Mar 31, 2014 News
Within the next two weeks, Guyana hopes to begin the 2014 shipment of rice and paddy to neighbouring Venezuela.
According to the Ministry of Agriculture, the local team, comprising members of the Guyana Rice Development Board (GRDB) is working with the rice importing authority in Venezuela to conclude purchase orders and shipping schedules, as Guyana hopes to begin the process as soon as possible.
The shipment is expected to be made within the next two weeks, depending on the availability of ships, and how soon arrangements are concluded with Venezuelan authorities.
Based on the agreements, Guyana expects to ship close to 200,000 tons of rice at a price that is similar to last year’s prices.
Agriculture Minister, Dr. Leslie Ramsammy said, “I have been disappointed in the approach of millers. I had personally assured them that the Venezuelan market is secure for 2014. I assured them that the political and administrative prerequisites for resumption of shipment of paddy and rice were concluded, and that logistical arrangements were the only outstanding issues to be agreed on.”
The Minister said that in such circumstances, he had asked that millers be fair in their pricing arrangements with farmers.
“I met as many of these millers in person and spoke with them. I made public statements urging millers to be fair to farmers in terms of pricing for paddy.”
Dr. Ramsammy said that thus far, he is grateful to the millers who responded to his urgings, reiterating that he has asked GRDB to ensure that access to the Venezuelan market is prioritized for millers who are fair to farmers.

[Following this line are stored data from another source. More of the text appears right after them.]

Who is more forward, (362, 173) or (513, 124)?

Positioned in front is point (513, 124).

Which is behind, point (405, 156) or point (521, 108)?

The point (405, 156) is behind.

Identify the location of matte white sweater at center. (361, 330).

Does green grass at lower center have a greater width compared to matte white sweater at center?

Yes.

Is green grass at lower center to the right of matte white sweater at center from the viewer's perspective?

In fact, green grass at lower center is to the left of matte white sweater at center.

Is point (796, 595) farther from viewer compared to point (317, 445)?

“I do believe that prices below $3,500 for acceptable grades are unfair to farmers and I will ensure that the GRDB gives priority to those millers who pay prices that are consistent with this view.”
The Agriculture Minister said that he has also instructed the GRDB staffers to work closely with the National Bureau of Standards to regularly test the calibration of scales so as to ensure that farmers’ paddy are being weighed accurately.
In addition to certification from the Bureau, random testing of the validity of the weights will be conducted without notice.
He noted that similarly, “we have once again discovered that incorrect practices are utilized in the implementation of the Rice Factories Act in the calculation of bags of paddy after weighing, and taking into consideration moisture and dockage (extraneous matter).”
The Minister highlighted that this is an important issue, since it affects the total payment to the farmers. “I have asked for a 100% audit of all factory slips to ensure that proper calculations are being used. Where anomalies have been found, the GRDB will force corrections to be made in accordance with the law,” Dr. Ramsammy said.
Corrections, he said, would have to be made within 48 hours. Failure to do such will result in the suspension of licenses.
The Agriculture Minister stated, “Farmers have ensured that they invest in a significant way. Farmers will invest almost $28B this year in the rice industry. These are mostly small-scale family farmers and this is a significant investment made by ordinary citizens. They operate as private sectors and are not big business, but their collective investment is on the level of big business. They provide self-employment and employment for family members and rural community members.”
As such, Dr. Ramsammy believes that the farmers should be treated fairly.
Pointing out that there are about 75 millers in the country who also make investments, Dr. Ramsammy said that it is only right and proper that their investments are recovered.
“Whether it is millers or farmers, they are all business entities and each is entitled to a fair profit.”